The European Commission’s decision to register the Initiative concerns only the legal admissibility of the proposal. The Commission has not analysed the substance at this stage.
The registration of this Initiative will take place on 20 February 2019, starting a one-year process of collection of signatures of support by its organisers. Should the initiative receive one million statements of support within one year, from at least seven different Member States, the Commission will have to react within three months.
The Commission can decide either to follow the request or not, and in both instances would be required to explain its reasoning.

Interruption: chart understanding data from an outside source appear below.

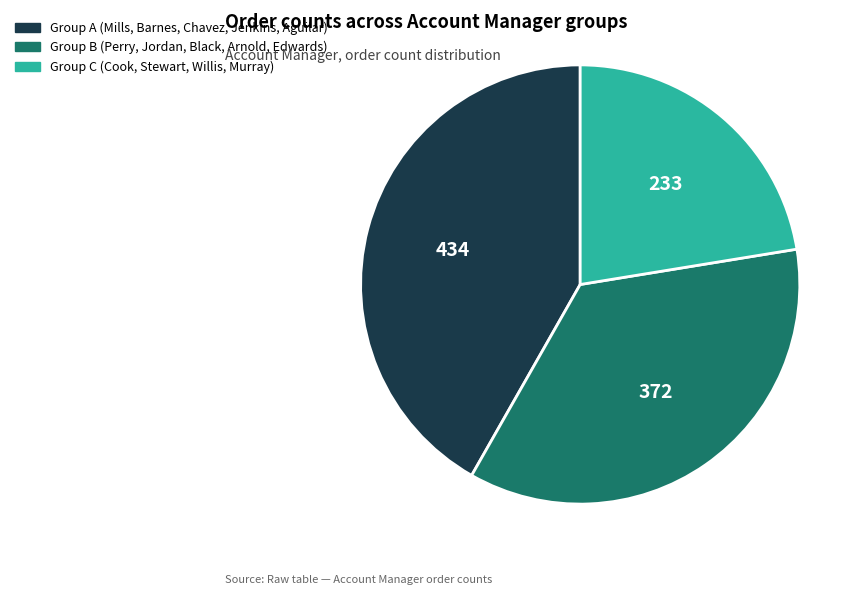

Does any single category account for the majority?

No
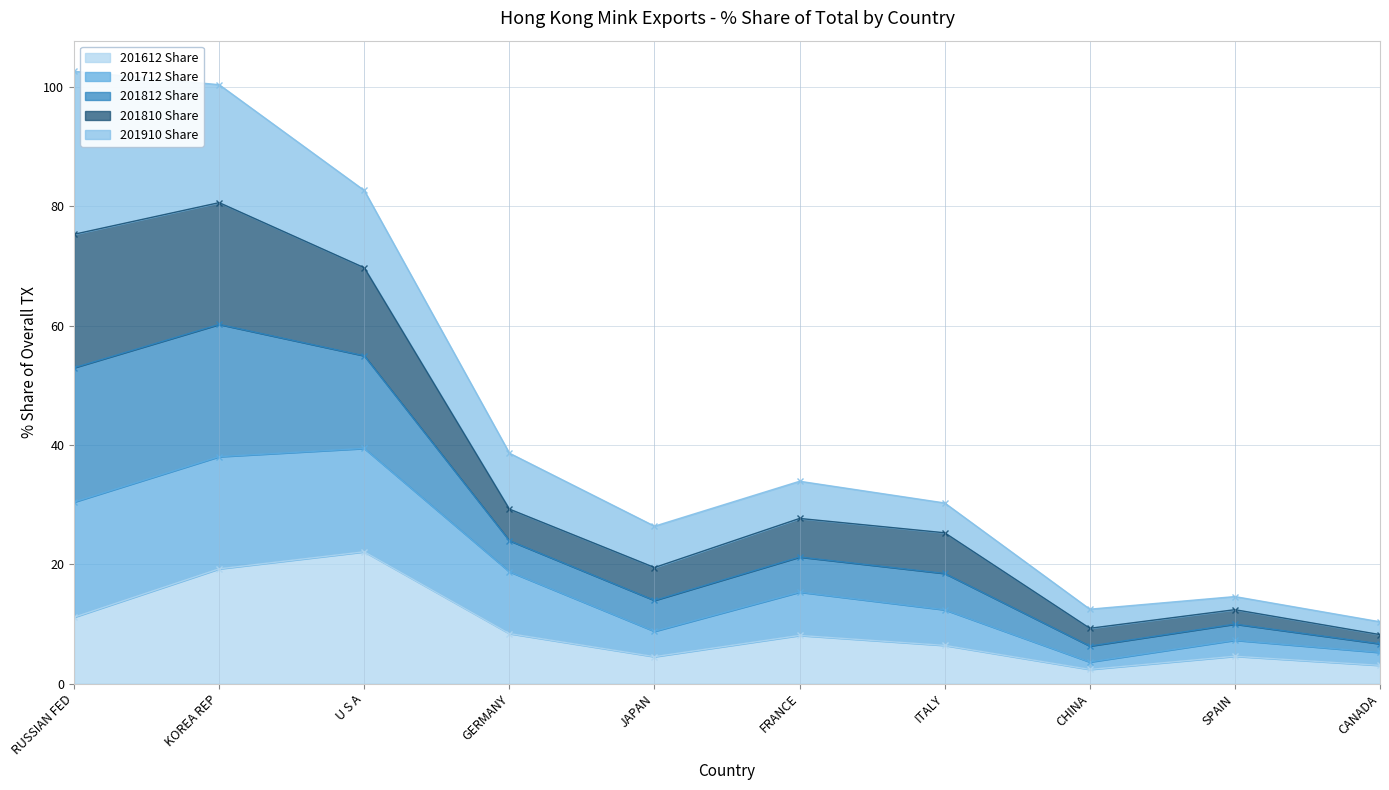

True or false: 201612 Share has a value of 19.2 at KOREA REP.

True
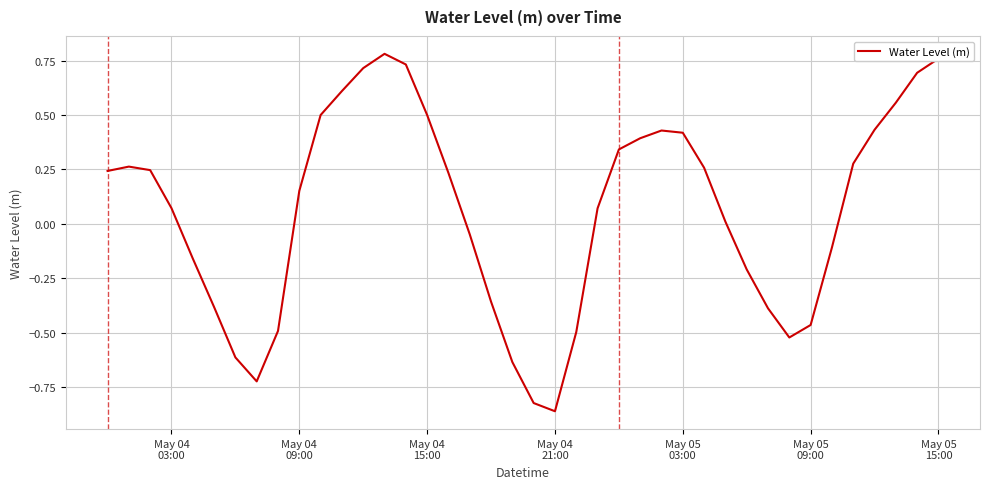

What is the difference between the maximum and minimum values?

1.6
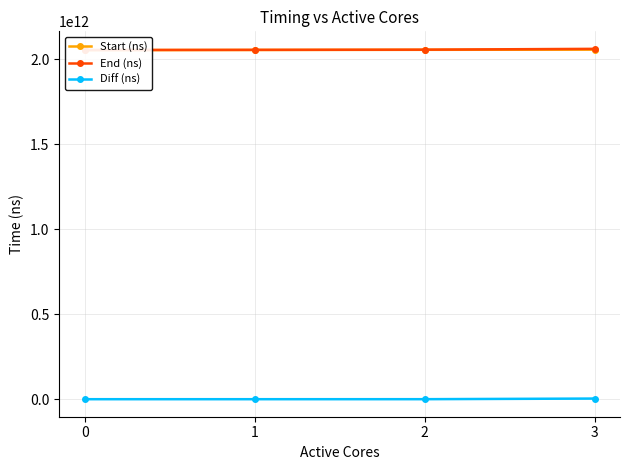

What is the sum of all Start (ns) values?

8218009225313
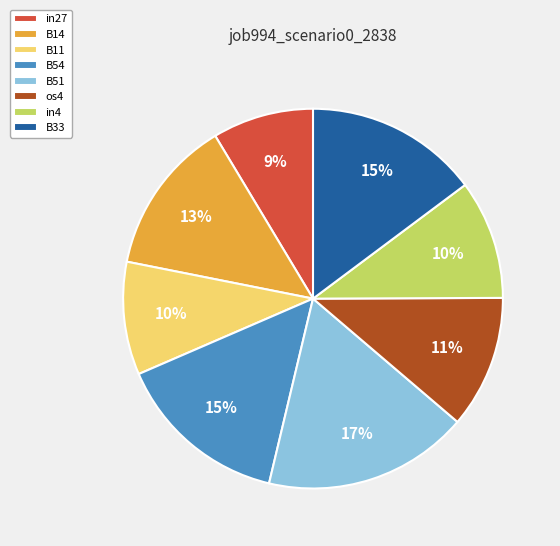

Is there a majority slice in this chart?

No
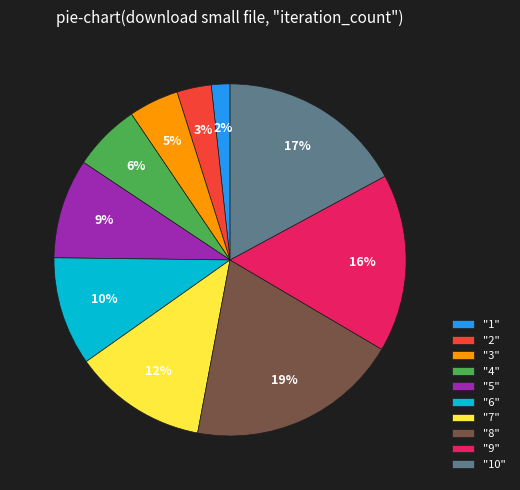

Is "2" the majority of the pie?

No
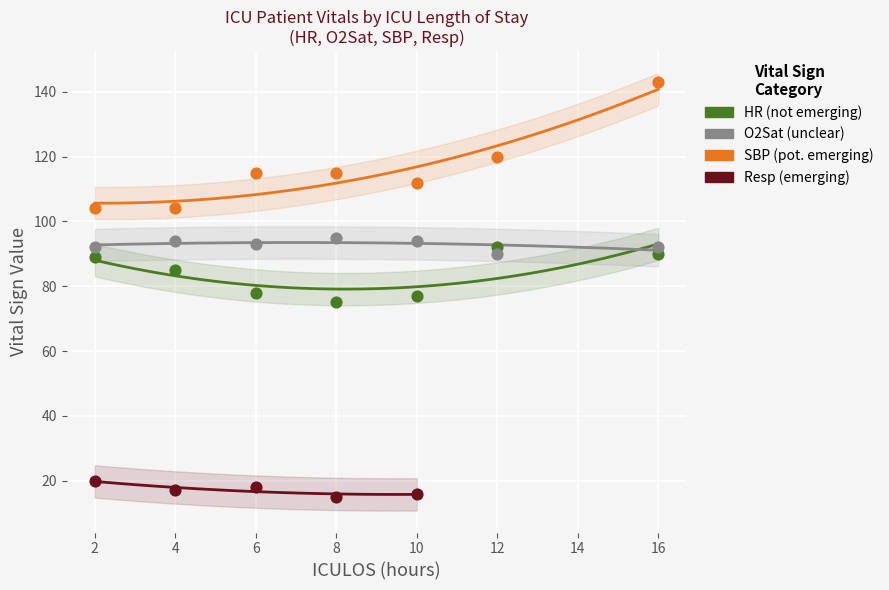

Which series reaches the maximum Y coordinate?

SBP (pot. emerging)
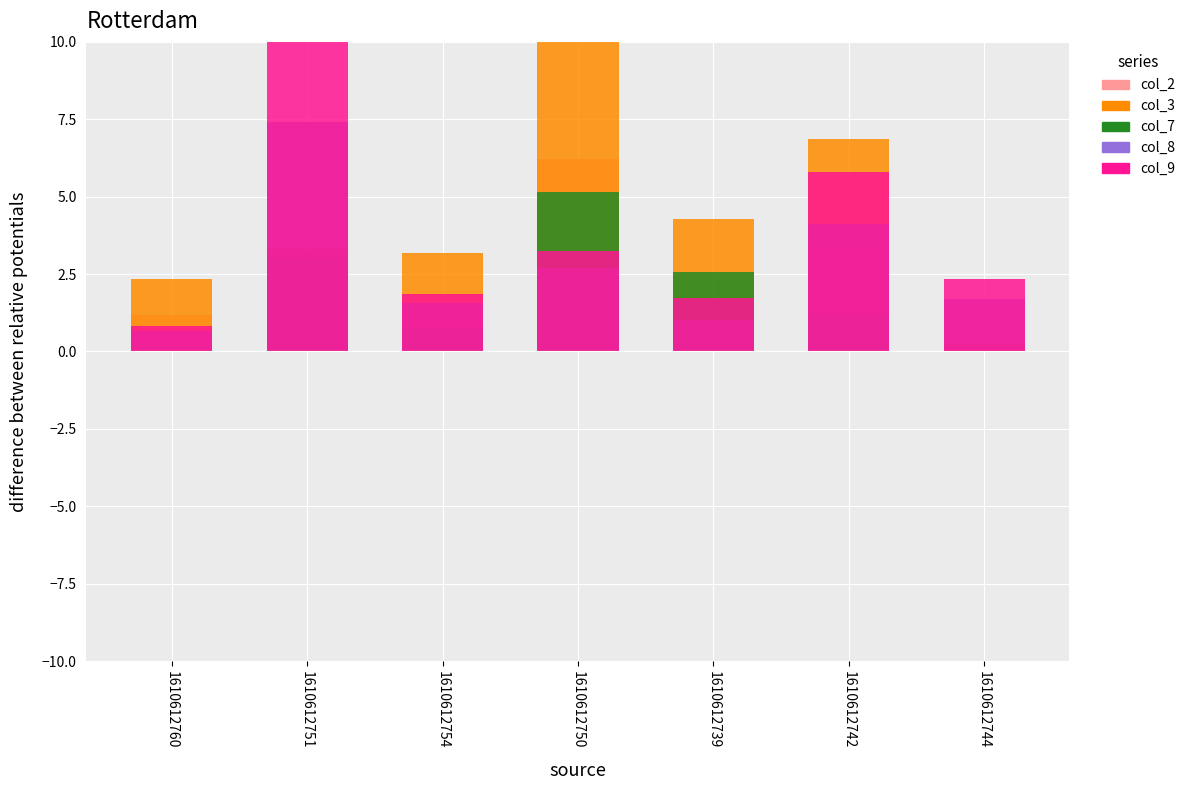

What is the sum of all col_7 values?

12.8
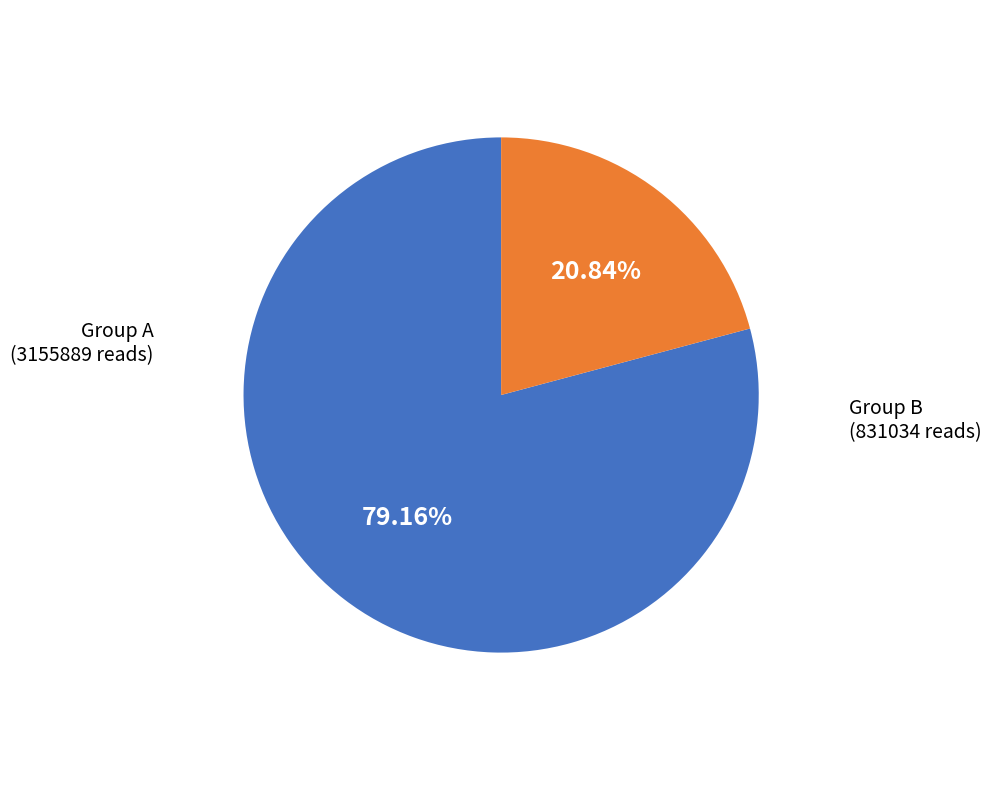

Count the number of slices in the pie.

2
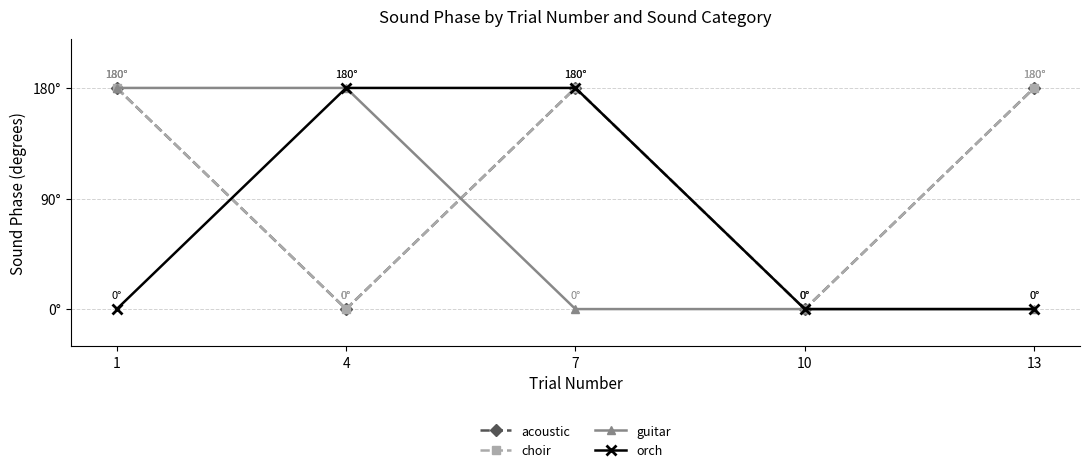

Is this an area chart (filled region under the line)?

No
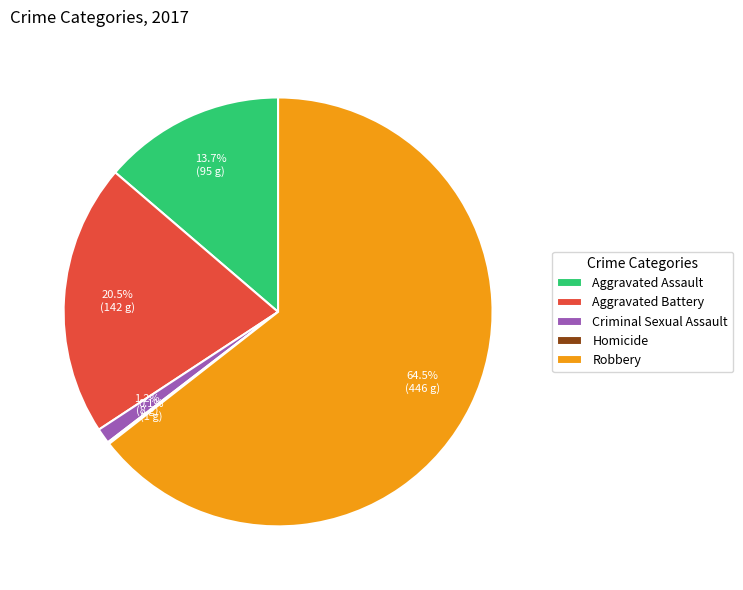

Approximately how many times larger is the value at Aggravated Battery compared to Aggravated Assault?

1.5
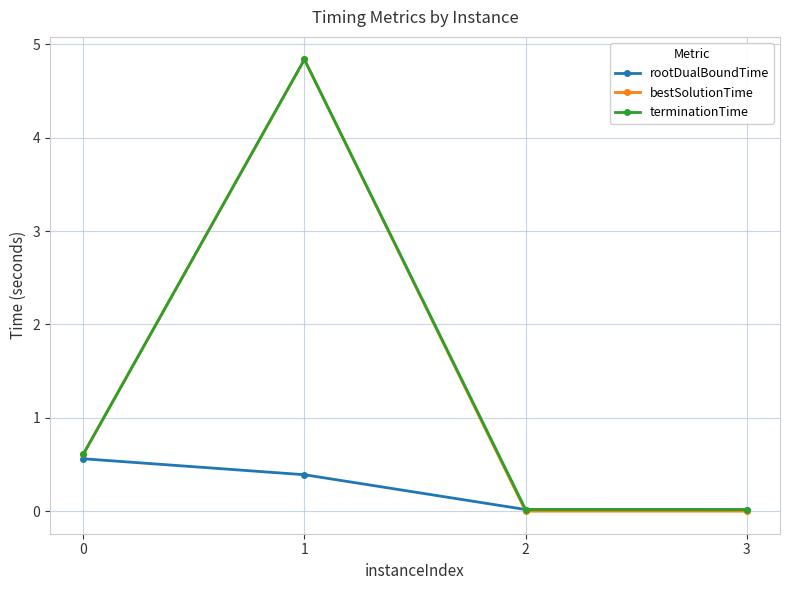

The bestSolutionTime series shows 0.0 at 3. True or false?

True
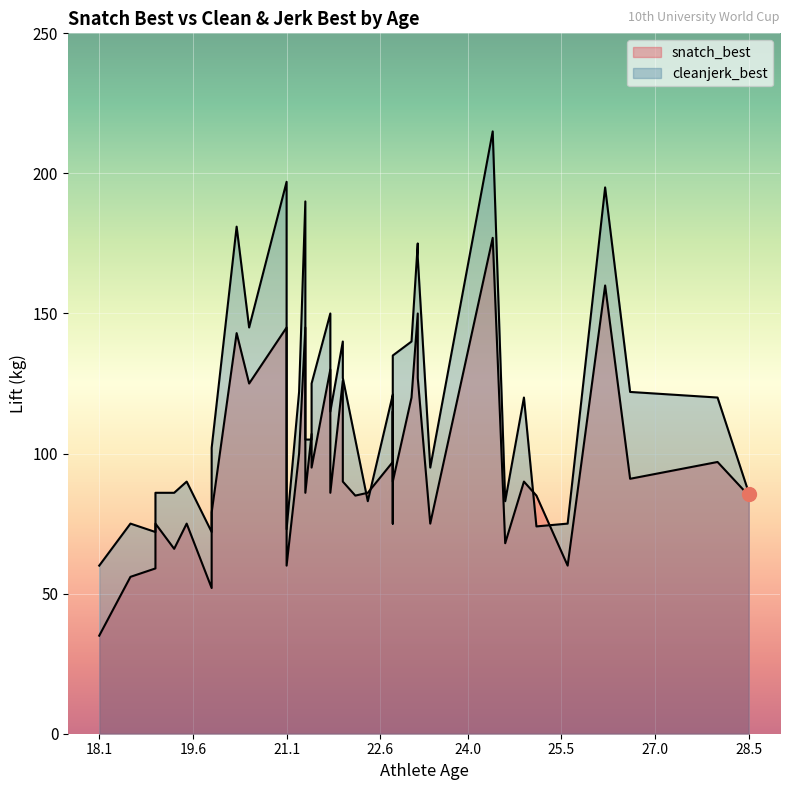

True or false: cleanjerk_best and snatch_best cross at least once.

True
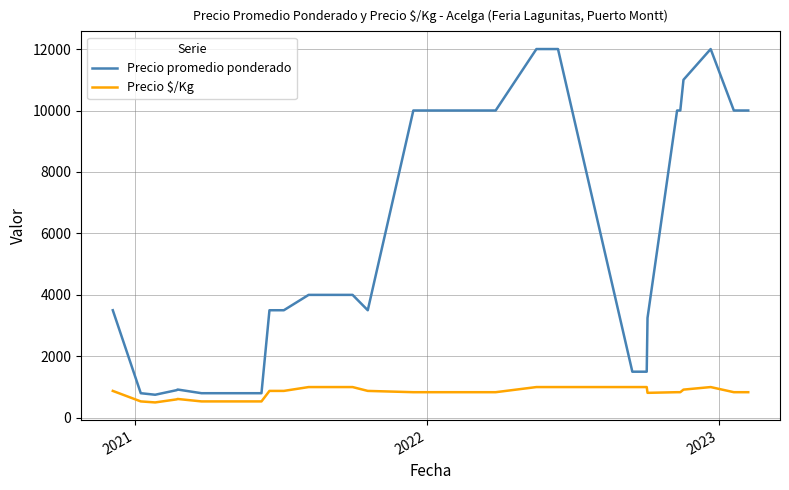

List the series in order of their overall mean, highest first.

Precio promedio ponderado, Precio $/Kg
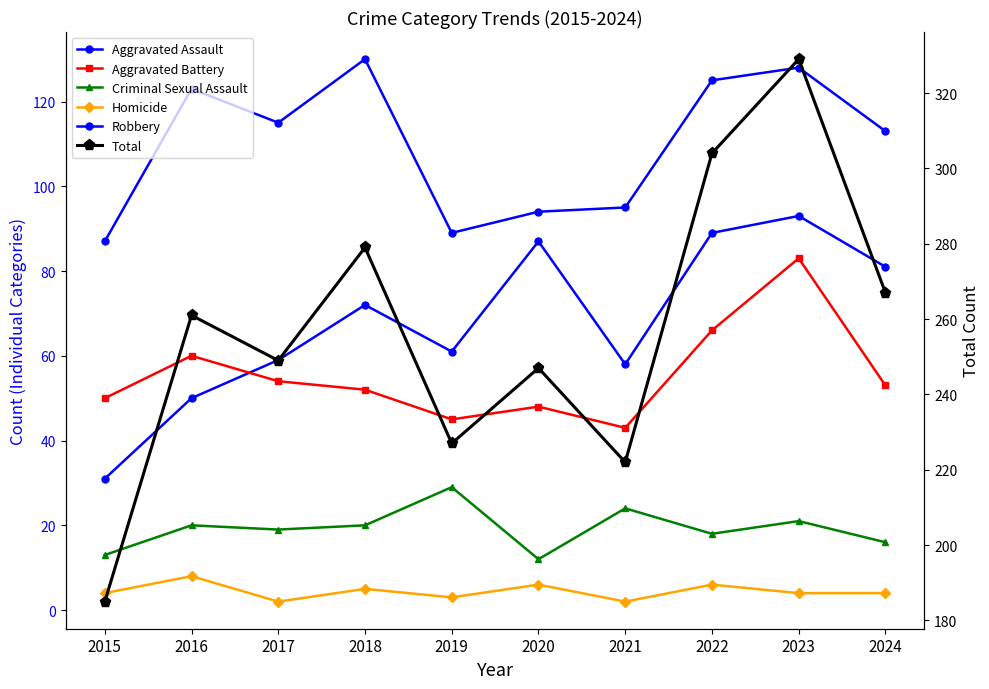

True or false: Total has more than 2 interior local peaks.

True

European Citizens’ Initiatives were introduced with the Lisbon Treaty and launched as an agenda-setting tool in the hands of citizens in April 2012, upon the entry into force of the European Citizens’ Initiative Regulation which implements the Treaty provisions. In 2017, as part of President Juncker’s State of the Union address, the European Commission tabled reform proposals for the European Citizens’ Initiative to make it even more user-friendly. In December 2018, the European Parliament and the Council agreed on the reform and the revised rules will start applying as of 1 January 2020.
Once formally registered, a European Citizens’ Initiative allows one million citizens from at least one quarter of EU Member States to invite the European Commission to propose a legal act in areas where the Commission has the power to do so.
The conditions for admissibility are that the proposed action does not manifestly fall outside the framework of the Commission’s powers to submit a proposal for a legal act, that it is not manifestly abusive, frivolous or vexatious and that it is not manifestly contrary to the values of the Union.